Stored entries:
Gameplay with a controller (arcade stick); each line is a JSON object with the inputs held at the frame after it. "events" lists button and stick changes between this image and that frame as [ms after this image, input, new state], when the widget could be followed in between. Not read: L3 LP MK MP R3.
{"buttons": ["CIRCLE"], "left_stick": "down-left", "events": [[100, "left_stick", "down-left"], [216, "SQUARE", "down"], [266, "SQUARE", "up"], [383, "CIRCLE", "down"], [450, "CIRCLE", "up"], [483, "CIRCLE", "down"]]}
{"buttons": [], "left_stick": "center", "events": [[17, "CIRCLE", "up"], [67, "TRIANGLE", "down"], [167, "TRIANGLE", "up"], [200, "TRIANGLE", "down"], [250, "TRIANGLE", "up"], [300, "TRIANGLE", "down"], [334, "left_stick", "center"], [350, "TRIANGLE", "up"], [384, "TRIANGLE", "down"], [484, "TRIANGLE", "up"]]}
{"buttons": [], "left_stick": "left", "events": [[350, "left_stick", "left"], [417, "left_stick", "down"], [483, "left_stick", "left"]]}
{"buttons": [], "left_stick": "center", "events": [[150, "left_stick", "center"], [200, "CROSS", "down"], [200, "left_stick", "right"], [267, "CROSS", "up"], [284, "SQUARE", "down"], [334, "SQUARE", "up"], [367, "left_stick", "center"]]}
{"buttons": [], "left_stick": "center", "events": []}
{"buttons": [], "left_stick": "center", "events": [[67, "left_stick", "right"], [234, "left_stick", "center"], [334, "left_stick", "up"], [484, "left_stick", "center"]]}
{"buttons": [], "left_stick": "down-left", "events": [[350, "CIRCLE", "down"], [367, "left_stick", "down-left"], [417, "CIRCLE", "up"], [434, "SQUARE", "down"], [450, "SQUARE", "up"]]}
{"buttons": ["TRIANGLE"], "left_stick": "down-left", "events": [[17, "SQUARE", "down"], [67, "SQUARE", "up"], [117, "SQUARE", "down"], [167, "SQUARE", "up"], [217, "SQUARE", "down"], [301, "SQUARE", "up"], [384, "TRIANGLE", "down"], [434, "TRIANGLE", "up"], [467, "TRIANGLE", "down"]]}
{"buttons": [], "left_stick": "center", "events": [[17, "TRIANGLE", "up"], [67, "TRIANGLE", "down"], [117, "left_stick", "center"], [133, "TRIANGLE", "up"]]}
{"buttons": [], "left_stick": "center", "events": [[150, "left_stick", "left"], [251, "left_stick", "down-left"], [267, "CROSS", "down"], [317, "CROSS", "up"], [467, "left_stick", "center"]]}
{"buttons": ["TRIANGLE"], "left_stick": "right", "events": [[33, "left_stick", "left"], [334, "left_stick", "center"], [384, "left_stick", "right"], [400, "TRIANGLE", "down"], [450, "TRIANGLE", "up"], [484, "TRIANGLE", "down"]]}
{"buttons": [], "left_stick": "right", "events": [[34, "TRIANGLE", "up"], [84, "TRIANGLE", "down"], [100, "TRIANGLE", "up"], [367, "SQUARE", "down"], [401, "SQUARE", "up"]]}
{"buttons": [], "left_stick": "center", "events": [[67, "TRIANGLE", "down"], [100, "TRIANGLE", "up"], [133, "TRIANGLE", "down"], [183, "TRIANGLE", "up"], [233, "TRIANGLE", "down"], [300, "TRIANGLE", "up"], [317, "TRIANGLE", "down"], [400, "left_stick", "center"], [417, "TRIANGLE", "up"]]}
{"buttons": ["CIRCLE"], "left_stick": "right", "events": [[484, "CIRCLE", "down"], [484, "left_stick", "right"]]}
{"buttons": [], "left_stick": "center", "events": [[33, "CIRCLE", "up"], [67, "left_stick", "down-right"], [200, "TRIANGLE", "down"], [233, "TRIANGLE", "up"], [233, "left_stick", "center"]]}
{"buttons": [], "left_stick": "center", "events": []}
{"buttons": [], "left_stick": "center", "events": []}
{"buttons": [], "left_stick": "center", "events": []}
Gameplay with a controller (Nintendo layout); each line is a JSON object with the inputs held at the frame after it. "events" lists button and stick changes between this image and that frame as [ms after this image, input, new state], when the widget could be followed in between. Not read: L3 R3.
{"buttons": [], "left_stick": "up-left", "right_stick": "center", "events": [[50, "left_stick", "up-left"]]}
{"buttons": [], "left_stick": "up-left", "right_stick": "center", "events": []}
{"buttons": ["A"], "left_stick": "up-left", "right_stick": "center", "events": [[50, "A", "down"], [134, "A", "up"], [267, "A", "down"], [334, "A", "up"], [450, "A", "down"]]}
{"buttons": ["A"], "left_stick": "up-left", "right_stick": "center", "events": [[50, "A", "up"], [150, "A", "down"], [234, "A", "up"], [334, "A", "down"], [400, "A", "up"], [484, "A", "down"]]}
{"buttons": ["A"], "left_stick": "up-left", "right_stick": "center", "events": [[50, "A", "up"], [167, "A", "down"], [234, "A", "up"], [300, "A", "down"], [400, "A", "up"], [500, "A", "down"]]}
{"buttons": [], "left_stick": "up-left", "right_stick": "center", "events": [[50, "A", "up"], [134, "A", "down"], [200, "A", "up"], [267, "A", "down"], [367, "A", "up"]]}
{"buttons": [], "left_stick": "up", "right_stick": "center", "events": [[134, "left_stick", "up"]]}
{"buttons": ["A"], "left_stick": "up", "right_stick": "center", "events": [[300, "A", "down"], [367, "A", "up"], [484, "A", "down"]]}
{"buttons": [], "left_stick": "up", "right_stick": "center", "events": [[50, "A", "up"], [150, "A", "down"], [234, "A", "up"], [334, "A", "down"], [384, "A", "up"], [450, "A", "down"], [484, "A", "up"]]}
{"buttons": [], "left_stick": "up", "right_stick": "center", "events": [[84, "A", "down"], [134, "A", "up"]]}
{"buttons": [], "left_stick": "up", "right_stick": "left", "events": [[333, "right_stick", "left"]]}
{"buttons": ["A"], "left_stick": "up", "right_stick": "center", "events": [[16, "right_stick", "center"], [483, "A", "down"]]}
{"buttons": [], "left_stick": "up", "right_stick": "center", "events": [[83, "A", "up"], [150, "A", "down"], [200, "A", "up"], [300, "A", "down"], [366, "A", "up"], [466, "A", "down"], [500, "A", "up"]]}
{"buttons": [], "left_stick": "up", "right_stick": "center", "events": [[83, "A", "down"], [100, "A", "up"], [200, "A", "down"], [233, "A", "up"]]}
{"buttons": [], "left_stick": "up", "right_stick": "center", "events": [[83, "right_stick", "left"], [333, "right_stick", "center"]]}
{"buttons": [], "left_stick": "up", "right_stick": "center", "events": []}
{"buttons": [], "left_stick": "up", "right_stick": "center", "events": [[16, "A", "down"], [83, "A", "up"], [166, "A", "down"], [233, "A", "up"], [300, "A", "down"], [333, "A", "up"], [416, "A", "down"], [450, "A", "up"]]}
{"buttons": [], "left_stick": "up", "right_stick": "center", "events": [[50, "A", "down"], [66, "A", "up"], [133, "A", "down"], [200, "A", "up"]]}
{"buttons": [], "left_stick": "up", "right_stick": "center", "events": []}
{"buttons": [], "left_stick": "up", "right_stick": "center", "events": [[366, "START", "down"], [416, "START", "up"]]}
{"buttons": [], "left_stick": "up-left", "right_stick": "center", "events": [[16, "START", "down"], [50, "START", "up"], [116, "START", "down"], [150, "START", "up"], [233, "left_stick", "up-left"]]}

Task directions: The answer must be all of the entries, restated exactly.

Worked solution:
Gameplay with a controller (arcade stick); each line is a JSON object with the inputs held at the frame after it. "events" lists button and stick changes between this image and that frame as [ms after this image, input, new state], when the widget could be followed in between. Not read: L3 LP MK MP R3.
{"buttons": ["CIRCLE"], "left_stick": "down-left", "events": [[100, "left_stick", "down-left"], [216, "SQUARE", "down"], [266, "SQUARE", "up"], [383, "CIRCLE", "down"], [450, "CIRCLE", "up"], [483, "CIRCLE", "down"]]}
{"buttons": [], "left_stick": "center", "events": [[17, "CIRCLE", "up"], [67, "TRIANGLE", "down"], [167, "TRIANGLE", "up"], [200, "TRIANGLE", "down"], [250, "TRIANGLE", "up"], [300, "TRIANGLE", "down"], [334, "left_stick", "center"], [350, "TRIANGLE", "up"], [384, "TRIANGLE", "down"], [484, "TRIANGLE", "up"]]}
{"buttons": [], "left_stick": "left", "events": [[350, "left_stick", "left"], [417, "left_stick", "down"], [483, "left_stick", "left"]]}
{"buttons": [], "left_stick": "center", "events": [[150, "left_stick", "center"], [200, "CROSS", "down"], [200, "left_stick", "right"], [267, "CROSS", "up"], [284, "SQUARE", "down"], [334, "SQUARE", "up"], [367, "left_stick", "center"]]}
{"buttons": [], "left_stick": "center", "events": []}
{"buttons": [], "left_stick": "center", "events": [[67, "left_stick", "right"], [234, "left_stick", "center"], [334, "left_stick", "up"], [484, "left_stick", "center"]]}
{"buttons": [], "left_stick": "down-left", "events": [[350, "CIRCLE", "down"], [367, "left_stick", "down-left"], [417, "CIRCLE", "up"], [434, "SQUARE", "down"], [450, "SQUARE", "up"]]}
{"buttons": ["TRIANGLE"], "left_stick": "down-left", "events": [[17, "SQUARE", "down"], [67, "SQUARE", "up"], [117, "SQUARE", "down"], [167, "SQUARE", "up"], [217, "SQUARE", "down"], [301, "SQUARE", "up"], [384, "TRIANGLE", "down"], [434, "TRIANGLE", "up"], [467, "TRIANGLE", "down"]]}
{"buttons": [], "left_stick": "center", "events": [[17, "TRIANGLE", "up"], [67, "TRIANGLE", "down"], [117, "left_stick", "center"], [133, "TRIANGLE", "up"]]}
{"buttons": [], "left_stick": "center", "events": [[150, "left_stick", "left"], [251, "left_stick", "down-left"], [267, "CROSS", "down"], [317, "CROSS", "up"], [467, "left_stick", "center"]]}
{"buttons": ["TRIANGLE"], "left_stick": "right", "events": [[33, "left_stick", "left"], [334, "left_stick", "center"], [384, "left_stick", "right"], [400, "TRIANGLE", "down"], [450, "TRIANGLE", "up"], [484, "TRIANGLE", "down"]]}
{"buttons": [], "left_stick": "right", "events": [[34, "TRIANGLE", "up"], [84, "TRIANGLE", "down"], [100, "TRIANGLE", "up"], [367, "SQUARE", "down"], [401, "SQUARE", "up"]]}
{"buttons": [], "left_stick": "center", "events": [[67, "TRIANGLE", "down"], [100, "TRIANGLE", "up"], [133, "TRIANGLE", "down"], [183, "TRIANGLE", "up"], [233, "TRIANGLE", "down"], [300, "TRIANGLE", "up"], [317, "TRIANGLE", "down"], [400, "left_stick", "center"], [417, "TRIANGLE", "up"]]}
{"buttons": ["CIRCLE"], "left_stick": "right", "events": [[484, "CIRCLE", "down"], [484, "left_stick", "right"]]}
{"buttons": [], "left_stick": "center", "events": [[33, "CIRCLE", "up"], [67, "left_stick", "down-right"], [200, "TRIANGLE", "down"], [233, "TRIANGLE", "up"], [233, "left_stick", "center"]]}
{"buttons": [], "left_stick": "center", "events": []}
{"buttons": [], "left_stick": "center", "events": []}
{"buttons": [], "left_stick": "center", "events": []}
Gameplay with a controller (Nintendo layout); each line is a JSON object with the inputs held at the frame after it. "events" lists button and stick changes between this image and that frame as [ms after this image, input, new state], when the widget could be followed in between. Not read: L3 R3.
{"buttons": [], "left_stick": "up-left", "right_stick": "center", "events": [[50, "left_stick", "up-left"]]}
{"buttons": [], "left_stick": "up-left", "right_stick": "center", "events": []}
{"buttons": ["A"], "left_stick": "up-left", "right_stick": "center", "events": [[50, "A", "down"], [134, "A", "up"], [267, "A", "down"], [334, "A", "up"], [450, "A", "down"]]}
{"buttons": ["A"], "left_stick": "up-left", "right_stick": "center", "events": [[50, "A", "up"], [150, "A", "down"], [234, "A", "up"], [334, "A", "down"], [400, "A", "up"], [484, "A", "down"]]}
{"buttons": ["A"], "left_stick": "up-left", "right_stick": "center", "events": [[50, "A", "up"], [167, "A", "down"], [234, "A", "up"], [300, "A", "down"], [400, "A", "up"], [500, "A", "down"]]}
{"buttons": [], "left_stick": "up-left", "right_stick": "center", "events": [[50, "A", "up"], [134, "A", "down"], [200, "A", "up"], [267, "A", "down"], [367, "A", "up"]]}
{"buttons": [], "left_stick": "up", "right_stick": "center", "events": [[134, "left_stick", "up"]]}
{"buttons": ["A"], "left_stick": "up", "right_stick": "center", "events": [[300, "A", "down"], [367, "A", "up"], [484, "A", "down"]]}
{"buttons": [], "left_stick": "up", "right_stick": "center", "events": [[50, "A", "up"], [150, "A", "down"], [234, "A", "up"], [334, "A", "down"], [384, "A", "up"], [450, "A", "down"], [484, "A", "up"]]}
{"buttons": [], "left_stick": "up", "right_stick": "center", "events": [[84, "A", "down"], [134, "A", "up"]]}
{"buttons": [], "left_stick": "up", "right_stick": "left", "events": [[333, "right_stick", "left"]]}
{"buttons": ["A"], "left_stick": "up", "right_stick": "center", "events": [[16, "right_stick", "center"], [483, "A", "down"]]}
{"buttons": [], "left_stick": "up", "right_stick": "center", "events": [[83, "A", "up"], [150, "A", "down"], [200, "A", "up"], [300, "A", "down"], [366, "A", "up"], [466, "A", "down"], [500, "A", "up"]]}
{"buttons": [], "left_stick": "up", "right_stick": "center", "events": [[83, "A", "down"], [100, "A", "up"], [200, "A", "down"], [233, "A", "up"]]}
{"buttons": [], "left_stick": "up", "right_stick": "center", "events": [[83, "right_stick", "left"], [333, "right_stick", "center"]]}
{"buttons": [], "left_stick": "up", "right_stick": "center", "events": []}
{"buttons": [], "left_stick": "up", "right_stick": "center", "events": [[16, "A", "down"], [83, "A", "up"], [166, "A", "down"], [233, "A", "up"], [300, "A", "down"], [333, "A", "up"], [416, "A", "down"], [450, "A", "up"]]}
{"buttons": [], "left_stick": "up", "right_stick": "center", "events": [[50, "A", "down"], [66, "A", "up"], [133, "A", "down"], [200, "A", "up"]]}
{"buttons": [], "left_stick": "up", "right_stick": "center", "events": []}
{"buttons": [], "left_stick": "up", "right_stick": "center", "events": [[366, "START", "down"], [416, "START", "up"]]}
{"buttons": [], "left_stick": "up-left", "right_stick": "center", "events": [[16, "START", "down"], [50, "START", "up"], [116, "START", "down"], [150, "START", "up"], [233, "left_stick", "up-left"]]}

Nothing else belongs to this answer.